Cooperative Institute for Research in Environmental Sciences
Wednesday, December 17, 2025

Overlapping natural hazards worsen U.S. air quality

CIRES researchers find rural Americans face an increased burden when wildfires, floods, or drought occur simultaneously

Smog hangs over a large city
Smog over Los Angeles in 2013.
- Mateusz Kudła/Wikimedia Commons

New CIRES research finds air quality in the United States worsens when natural hazards co-occur, such as when wildfires overlap with droughts or heatwaves. The results show these situations exacerbate existing air quality inequities: rural communities experience disproportionately higher fine particulate matter during simultaneous natural hazards than urban areas do. 
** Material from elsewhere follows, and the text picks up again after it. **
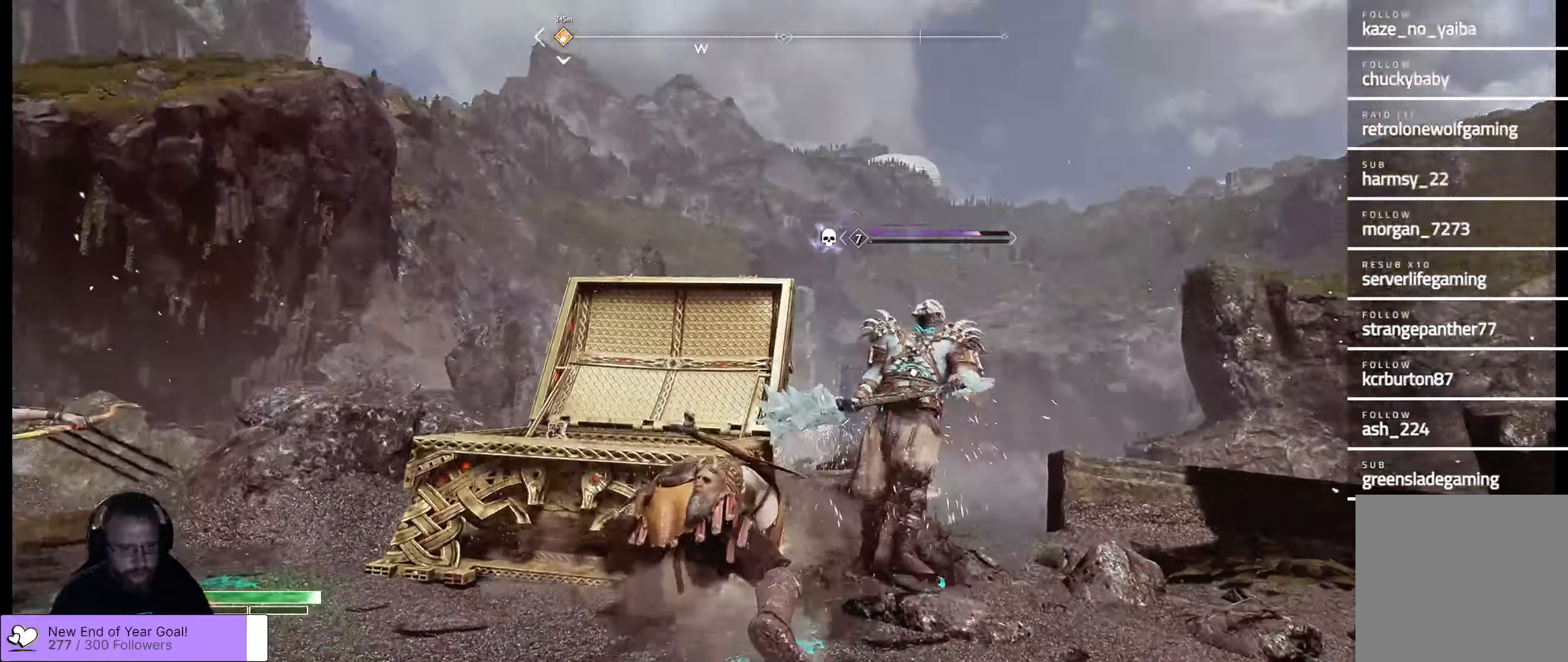
{"dt_ms": 1000, "buttons": ["L1", "R1"], "left_stick": "up-right", "right_stick": "center"}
The findings can inform hazard response agencies, air quality managers, and public health researchers aiming to better understand and forecast air pollution risks after disasters, according to Min Gon Chung, a CIRES postdoctoral researcher who will present the work tomorrow, December 18, at the 2025 AGU Annual Meeting in New Orleans. 

“My approach can strengthen early warning tools that can help federal or state agencies and local communities know when and where the air is the most dangerous,” Chung said. 
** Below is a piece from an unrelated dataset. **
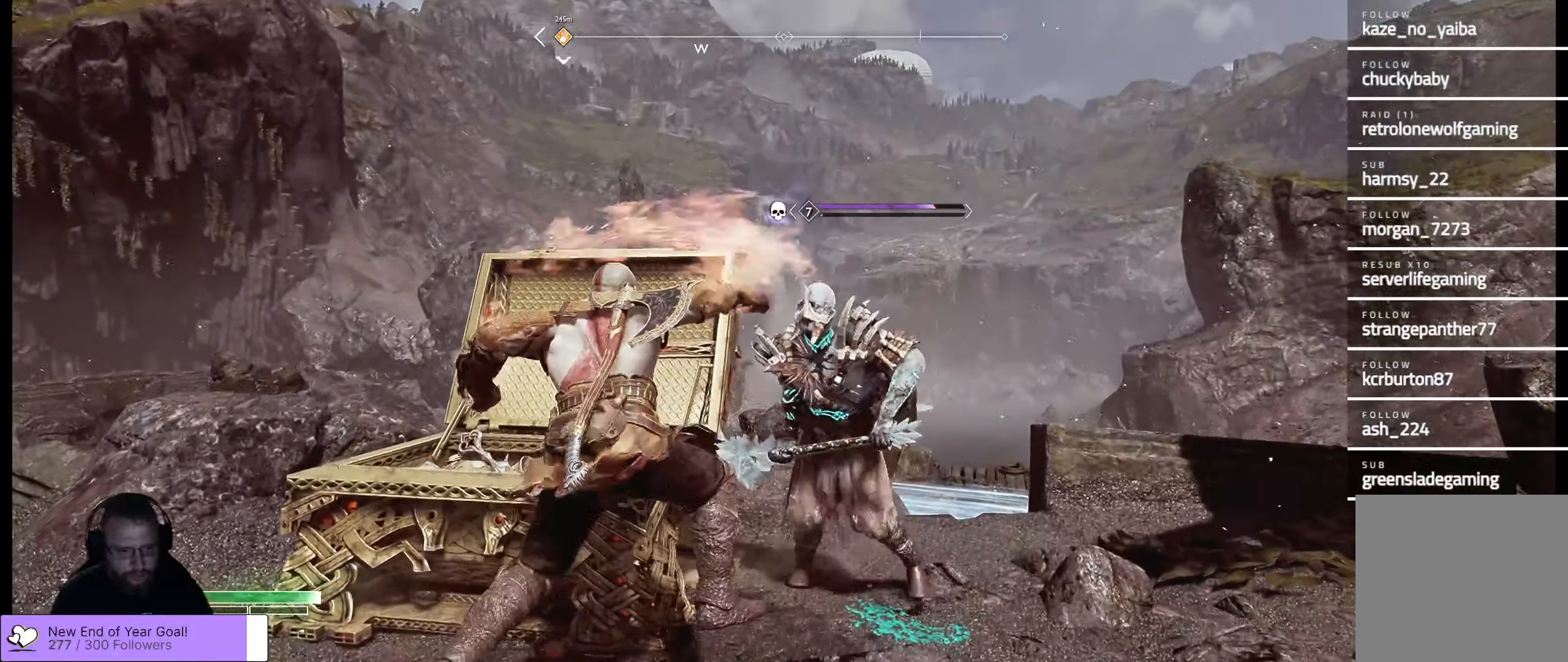
{"dt_ms": 500, "buttons": ["L1"], "left_stick": "up-right", "right_stick": "center", "events": [[50, "R1", "up"], [100, "R1", "down"], [150, "R1", "up"], [234, "R1", "down"], [350, "R1", "up"], [400, "R1", "down"], [500, "R1", "up"]]}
Nearly half of Americans live in places with unhealthy levels of ozone or particulate matter, according to the American Lung Association’s 2025 State of the Air report. Extreme heat, drought, and wildfires are worsening air pollution across much of the United States, exposing more individuals to pollution that can damage their health. 

In the new study, Chung and his colleagues analyzed how hazards like wildfires, droughts, and floods impacted air quality across the United States from 2014 to 2024. They combined data from regulatory air monitoring stations, low-cost air quality sensors, satellite observations, and NOAA hazard reports to measure changes in fine particulate matter during these events. Fine particulate matter refers to tiny pollution particles (smaller than 2.5 microns) that can penetrate deep into human lungs and enter the bloodstream. 

The findings show the U.S. West experiences much higher hazard-related particulate matter increases than the East, both in urban and rural areas. In addition, fine particulate matter concentrations rise substantially when wildfires occur during heatwaves or droughts, especially in western rural areas. 

Interestingly, the results also show particulate matter pollution doesn’t increase on days when there are major floods but instead rises after the flood recedes. Outdoors, fine particulate matter increases for about a week after a flood, but indoors it stays elevated for about 10 days. The researchers aren’t sure why this happens, but one explanation could be mold growth and dust from dried sediment and building materials after a flood.

Next, the researchers aim to extend their analysis through 2025 and link these hazard-related increases in particulate matter pollution to specific health impacts. 

“Many rural residents work outdoors and live in homes with less protection from fine particulate pollution, so I hope these results will guide practical investments in cleaner air indoors and outdoors for the communities most exposed,” Chung said. 

Chung will present the results tomorrow (Thursday, December 18, 2025) in a poster session from 2:15 to 5:45 pm CST at AGU25. The work has not yet been published.